CD56^dim NK cells have an immature phenotype in patients with STAT1 GOF mutations. NK cell phenotype from healthy donors and STAT1 GOF patients were analyzed by flow cytometry. A, NK cell subsets were defined as CD56^brightCD3⁻ cells or CD56^dimCD3⁻. B, representative graph shows the frequencies of CD56^brightCD3⁻ and CD56^dimCD3⁻ NK cells subsets. C, representative graphs shows mean fluorescence intensity (MFI) for each NK cell receptor expressed by CD56^dim NK cells. Each blue circle represents a healthy donor and a red box represents a STAT1 GOF patient. Horizontal bars represent means and the vertical bars indicate the standard deviation. The statistical significance was analyzed using the unpaired Student’s t-test. Results are representative of 3 independent experiments. **p<0.01, ***p<0.001, ****p<0.0001.

FIG 4

STAT1 GOF mutations affect the cytotoxic capacity and perforin expression in NK cell lines. DNA-binding domain mutations E353K and T385M were expressed in the YTS cell line using CRISPR-Cas9 gene editing. A, STAT1 hyper-phosphorylation in response to IFN-α was measured by intracellular flow cytometry using pY701-STAT1 antibody. B, the phenotype of YTS STAT1 GOF cell lines was measured by flow cytometry. C, NK cell cytotoxicity was analyzed against K562 target cells using standard Cr release protocol. D, STAT1 hyper753 phosphorylation in response to IFN-α; perforin, NKG2A, and CD94 expression, and cytotoxic capacity measured in NK92 STAT1-M202I mutant cell line. MFI, Mean fluorescence intensity; WT, wild type. Results are representative of 3 independent experiments. * p<0.05.

FIG 5

Decreased STAT5 activation in CD56^dim NK cells from STAT1 GOF patients. A, NK cell proliferation from healthy donors and STAT1 GOF patients in presence of IL-15 (5 ng/mL). B, phospho-STAT5 levels in CD56^dim NK cells stimulated with IL-2 (10 ng/ml) for 30 minutes. Each point represents the mean fluorescence intensity for each individual healthy donor or patients.
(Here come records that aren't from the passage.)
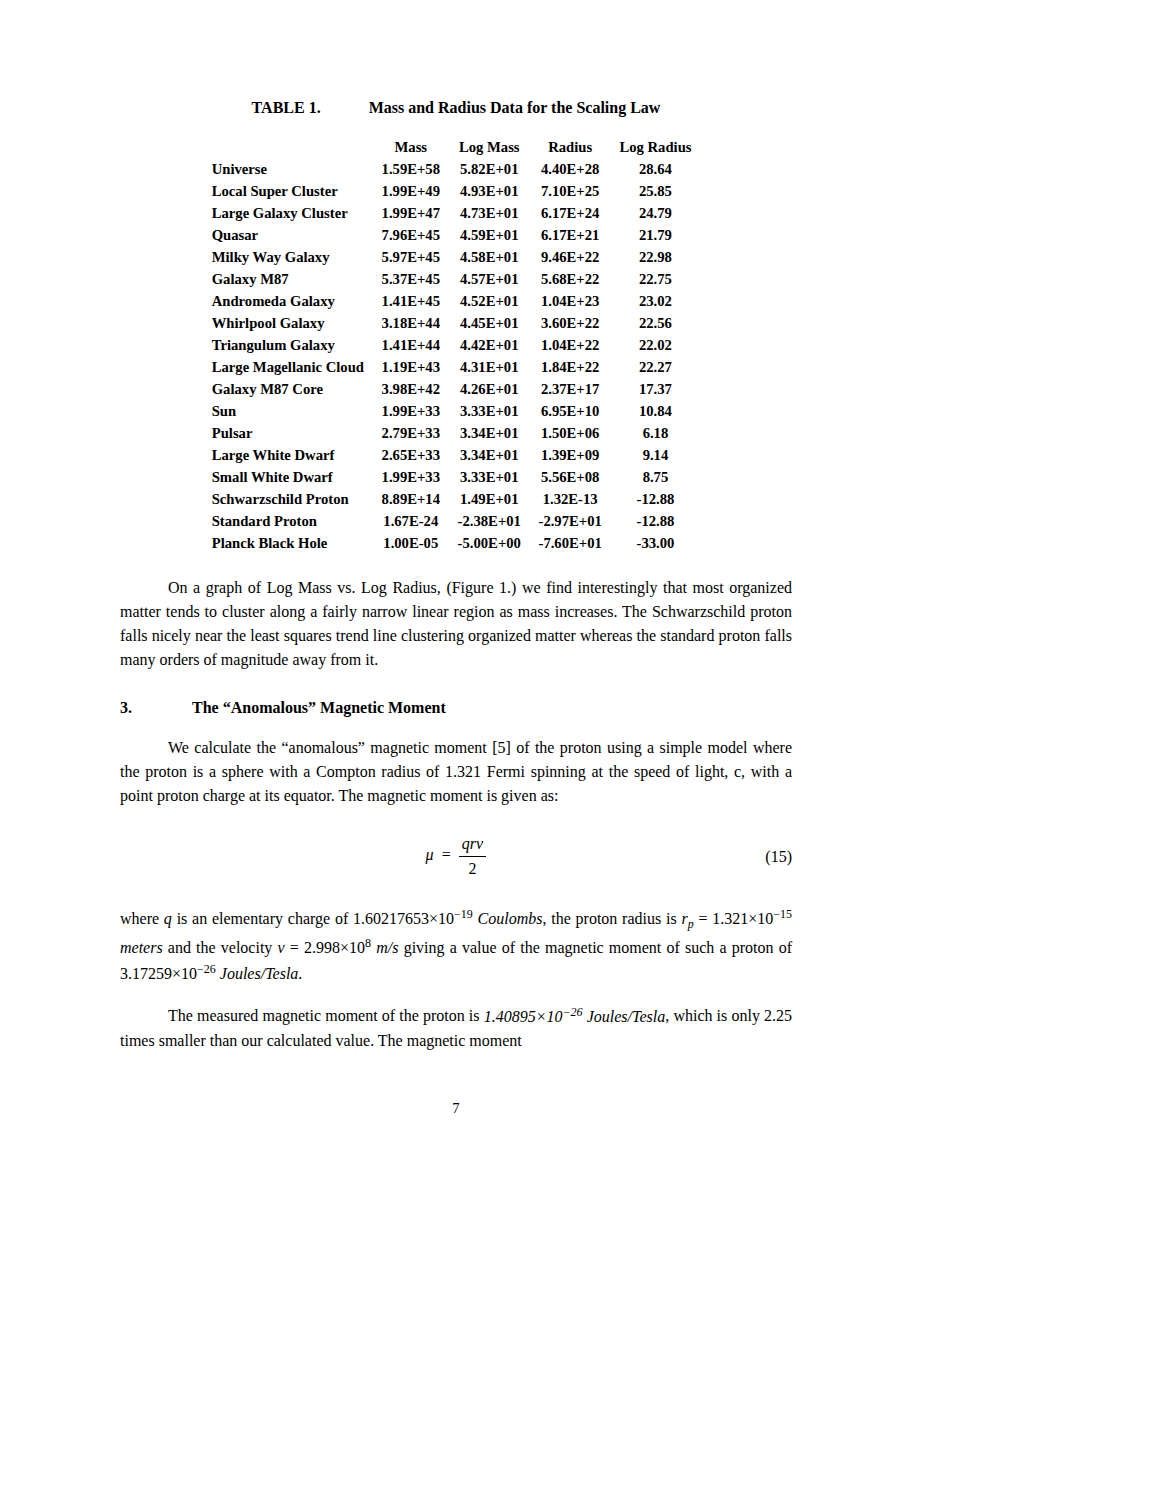TABLE 1. Mass and Radius Data for the Scaling Law
| | Mass | Log Mass | Radius | Log Radius |
| --- | --- | --- | --- | --- |
| Universe | 1.59E+58 | 5.82E+01 | 4.40E+28 | 28.64 |
| Local Super Cluster | 1.99E+49 | 4.93E+01 | 7.10E+25 | 25.85 |
| Large Galaxy Cluster | 1.99E+47 | 4.73E+01 | 6.17E+24 | 24.79 |
| Quasar | 7.96E+45 | 4.59E+01 | 6.17E+21 | 21.79 |
| Milky Way Galaxy | 5.97E+45 | 4.58E+01 | 9.46E+22 | 22.98 |
| Galaxy M87 | 5.37E+45 | 4.57E+01 | 5.68E+22 | 22.75 |
| Andromeda Galaxy | 1.41E+45 | 4.52E+01 | 1.04E+23 | 23.02 |
| Whirlpool Galaxy | 3.18E+44 | 4.45E+01 | 3.60E+22 | 22.56 |
| Triangulum Galaxy | 1.41E+44 | 4.42E+01 | 1.04E+22 | 22.02 |
| Large Magellanic Cloud | 1.19E+43 | 4.31E+01 | 1.84E+22 | 22.27 |
| Galaxy M87 Core | 3.98E+42 | 4.26E+01 | 2.37E+17 | 17.37 |
| Sun | 1.99E+33 | 3.33E+01 | 6.95E+10 | 10.84 |
| Pulsar | 2.79E+33 | 3.34E+01 | 1.50E+06 | 6.18 |
| Large White Dwarf | 2.65E+33 | 3.34E+01 | 1.39E+09 | 9.14 |
| Small White Dwarf | 1.99E+33 | 3.33E+01 | 5.56E+08 | 8.75 |
| Schwarzschild Proton | 8.89E+14 | 1.49E+01 | 1.32E-13 | -12.88 |
| Standard Proton | 1.67E-24 | -2.38E+01 | -2.97E+01 | -12.88 |
| Planck Black Hole | 1.00E-05 | -5.00E+00 | -7.60E+01 | -33.00 |
On a graph of Log Mass vs. Log Radius, (Figure 1.) we find interestingly that most organized matter tends to cluster along a fairly narrow linear region as mass increases. The Schwarzschild proton falls nicely near the least squares trend line clustering organized matter whereas the standard proton falls many orders of magnitude away from it.
3. The “Anomalous” Magnetic Moment
We calculate the “anomalous” magnetic moment [5] of the proton using a simple model where the proton is a sphere with a Compton radius of 1.321 Fermi spinning at the speed of light, c, with a point proton charge at its equator. The magnetic moment is given as:
μ = qrv 2 (15)
where q is an elementary charge of 1.60217653×10−19 Coulombs, the proton radius is rp = 1.321×10−15 meters and the velocity v = 2.998×108 m/s giving a value of the magnetic moment of such a proton of 3.17259×10−26 Joules/Tesla.
The measured magnetic moment of the proton is 1.40895×10−26 Joules/Tesla, which is only 2.25 times smaller than our calculated value. The magnetic moment
7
C, perforin expression levels in CD56^dim NK cells from patients with CCD or DBD mutations. Statistical significance was analyzed using the Ordinary one-way ANOVA test. * p<0.05, **p<0.01, ***p<0.001, ****p<0.0001. HD, healthy donors; MFI, Mean fluorescence intensity; CCD, Coiled-coil domain (patients 2, 4, 5, 6, 7, and 8); DBD,DNA-binding domain (patients 11, 15, and 16). Results are representative of 2 independent experiments for each patient.

FIG 6

Ruxolitinib restores perforin expression in primary NK cells. A, percentages of CD56^dimPerforin⁺ NK cells and perforin expression on CD56^dim NK cell subset pre- and post-treatment. B, natural cytotoxicity was performed with Cr release protocol with freshly isolated PBMC from patient 9, and 11 and a respective healthy donor and was tested against K562 target cells in the presence or absence of 1000 U/mL of IL-2. STAT5 activation in CD56^dim NK cells after stimulation with IL-2, D, patients 3, 9, and 11 (pre-treatment) and D, in CD56^dim NK cells from patient 9 and 11post-treatment. E, PBMCs from Pt 13 were incubated in vitro for 48 hours with or without 1 µM of ruxolitinib and the perforin expression was measured in CD56^dim NK cells. The statistical significance was analyzed using the Ordinary one-way ANOVA test * p<0.05, **p<0.01, ***p<0.001.